Profile slow LXD container creation

smithsonian · November 26, 2019, 2:31pm

I am creating 1000 LXD containers. I have noticed that as the number of containers increase, the creation and start time increases as well.

How do I profile where the bottleneck is during creation and starting phase?

simos · November 26, 2019, 2:50pm

Hi!

I suggest to try with 900 LXD containers. There are some Linux kernel limits that may make it more complicated to diagnose what’s going on. You can have a look at production suggestions at https://github.com/lxc/lxd/blob/master/doc/production-setup.md because when you create so many containers, you may end up hitting soft and hard limits for resources on your server.

Note that when you launch a LXD container, LXD will set it up and then start it. When LXD starts a container, the container runs on its own. This means that lxc launch ubuntu:b mycontainer1 may finish in a few seconds but in reality the moment you get back your shell prompt, the container runtime just started booting up. This means that as soon as LXD launched 100 containers and you got back your shell prompt, your host has just started booting up each one of them.

What you are experiencing as a bottleneck, is the backlog of the many containers booting up.

There is something called shiftfs. See Trying out `shiftfs` It helps a lot if you enable it, because without it, it takes quite more time for each container to setup (therefore the backlog becomes bigger).

Also, depending on the container image that you are using, you may hit the memory limit of the host. If you get too many containers running, and there is not enough memory, you may crash the host.
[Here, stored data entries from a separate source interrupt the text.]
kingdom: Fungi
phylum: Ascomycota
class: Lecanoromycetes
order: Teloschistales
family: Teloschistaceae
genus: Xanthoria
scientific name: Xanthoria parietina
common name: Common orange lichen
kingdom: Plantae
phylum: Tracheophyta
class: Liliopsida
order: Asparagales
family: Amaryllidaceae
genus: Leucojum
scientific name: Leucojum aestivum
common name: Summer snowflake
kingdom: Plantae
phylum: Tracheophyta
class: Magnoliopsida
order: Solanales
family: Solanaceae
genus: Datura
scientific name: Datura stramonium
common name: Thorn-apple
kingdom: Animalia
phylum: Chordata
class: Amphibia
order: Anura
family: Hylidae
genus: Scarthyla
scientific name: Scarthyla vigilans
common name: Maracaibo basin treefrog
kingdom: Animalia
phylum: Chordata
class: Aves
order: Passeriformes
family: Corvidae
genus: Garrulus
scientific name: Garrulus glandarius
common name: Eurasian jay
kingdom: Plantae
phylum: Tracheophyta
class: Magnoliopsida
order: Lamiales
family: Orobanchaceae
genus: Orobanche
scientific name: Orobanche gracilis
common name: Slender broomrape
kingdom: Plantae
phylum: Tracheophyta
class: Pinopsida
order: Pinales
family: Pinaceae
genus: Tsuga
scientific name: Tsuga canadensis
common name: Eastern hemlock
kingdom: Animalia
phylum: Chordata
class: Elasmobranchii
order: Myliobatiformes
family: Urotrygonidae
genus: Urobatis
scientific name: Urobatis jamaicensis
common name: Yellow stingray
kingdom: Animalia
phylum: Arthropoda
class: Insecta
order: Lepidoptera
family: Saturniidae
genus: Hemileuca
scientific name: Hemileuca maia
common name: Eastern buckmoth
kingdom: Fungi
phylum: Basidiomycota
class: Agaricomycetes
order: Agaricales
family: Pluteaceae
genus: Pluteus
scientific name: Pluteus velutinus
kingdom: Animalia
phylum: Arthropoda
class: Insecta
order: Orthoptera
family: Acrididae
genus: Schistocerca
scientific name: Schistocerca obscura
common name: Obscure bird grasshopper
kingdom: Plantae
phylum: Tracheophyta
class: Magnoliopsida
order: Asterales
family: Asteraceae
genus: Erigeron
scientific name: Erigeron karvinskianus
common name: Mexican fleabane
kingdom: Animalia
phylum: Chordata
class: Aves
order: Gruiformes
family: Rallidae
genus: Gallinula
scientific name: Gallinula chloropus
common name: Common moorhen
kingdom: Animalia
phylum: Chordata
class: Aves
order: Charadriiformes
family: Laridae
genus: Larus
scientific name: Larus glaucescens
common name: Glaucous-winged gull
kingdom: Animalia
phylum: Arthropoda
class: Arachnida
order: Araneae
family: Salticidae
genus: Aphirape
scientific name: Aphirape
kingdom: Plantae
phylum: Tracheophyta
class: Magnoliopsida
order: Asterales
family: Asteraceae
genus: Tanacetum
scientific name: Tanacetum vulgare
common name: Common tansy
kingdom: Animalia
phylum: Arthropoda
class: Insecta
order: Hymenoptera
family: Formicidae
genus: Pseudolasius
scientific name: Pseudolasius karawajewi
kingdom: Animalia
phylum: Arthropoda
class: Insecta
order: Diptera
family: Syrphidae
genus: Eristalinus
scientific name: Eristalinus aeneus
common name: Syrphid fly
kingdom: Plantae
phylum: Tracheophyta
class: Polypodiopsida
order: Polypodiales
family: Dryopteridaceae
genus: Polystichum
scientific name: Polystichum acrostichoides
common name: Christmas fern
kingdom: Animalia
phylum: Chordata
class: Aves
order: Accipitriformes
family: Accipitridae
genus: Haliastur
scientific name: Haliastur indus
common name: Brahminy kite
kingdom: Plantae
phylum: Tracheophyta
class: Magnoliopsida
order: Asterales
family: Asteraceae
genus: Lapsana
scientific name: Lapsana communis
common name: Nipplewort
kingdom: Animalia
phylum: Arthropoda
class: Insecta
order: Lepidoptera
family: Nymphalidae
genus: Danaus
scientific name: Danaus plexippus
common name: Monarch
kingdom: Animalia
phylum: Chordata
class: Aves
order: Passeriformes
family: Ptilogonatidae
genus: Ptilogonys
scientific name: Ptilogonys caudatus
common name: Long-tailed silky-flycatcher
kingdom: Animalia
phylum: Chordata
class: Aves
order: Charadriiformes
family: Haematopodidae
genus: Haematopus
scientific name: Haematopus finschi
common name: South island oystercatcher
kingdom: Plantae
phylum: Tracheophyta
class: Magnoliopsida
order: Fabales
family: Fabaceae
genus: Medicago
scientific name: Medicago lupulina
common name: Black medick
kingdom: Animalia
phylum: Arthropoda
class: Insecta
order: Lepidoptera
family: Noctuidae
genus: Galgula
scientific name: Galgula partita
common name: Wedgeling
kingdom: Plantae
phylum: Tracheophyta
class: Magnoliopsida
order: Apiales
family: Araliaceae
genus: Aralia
smithsonian · November 26, 2019, 2:57pm

Hi Simos, thanks very much for your reply.

I included the production suggestions you linked and added them so I already have that. I think I got them from some other post of yours I also decided to use Open vSwitch to not hit the limit of 1024 ports per Linux bridge.

My system specs are 16 core with 60 GB of RAM so I am trying to scale it for a project to see how many containers I can run on the host. I limited the container to use 256MB each so I think I am not running the memory limit as well. The containers are starting except that the startup time is getting slower. I also used a tmpfs as a storage pool to try to speed up things.

I will try shifts. Thanks.

stgraber · November 26, 2019, 3:02pm

Also are you using lxc launch or lxc init?

If using lxc launch, the containers starting up in the background will use more and more CPU, slowing things down. lxc init doesn’t start the containers so creation speed should be more constant, with things slowing down when you then lxc start them.

It’s also pretty dependent on your image. Many distributions do a lot of costly work on initial boot, then go idle and don’t use much resources at all. It’s not uncommon to have your load average climb to over 100 when spawning hundreds of containers, then once they’re all done with their initial boot, it goes back down to 0 because they’re not doing anything and there is no more cpu/io pressure on the system.

smithsonian · November 26, 2019, 3:05pm

Hi Stéphane,

I am using lxc launch and launching what I think are lightweight alpine images. I will try init as well. Thanks.

My CPU load looks fairly normal so I am not sure if it is CPU. I will also try debugging Open vSwitch - maybe that’s where the bottleneck is?

That’s why I am looking to debug this to find out what causes the slowdown. The first few hundred containers are very quick to start (launch) but after that it takes some time.

smithsonian · November 26, 2019, 3:28pm

Just to share some actual numbers: the first 200 containers took .6 seconds to init (lxc init). At 400, it has increased to 1 second. At 500, 1.4 seconds.

These numbers are not bad I think so lxc init made a huge difference.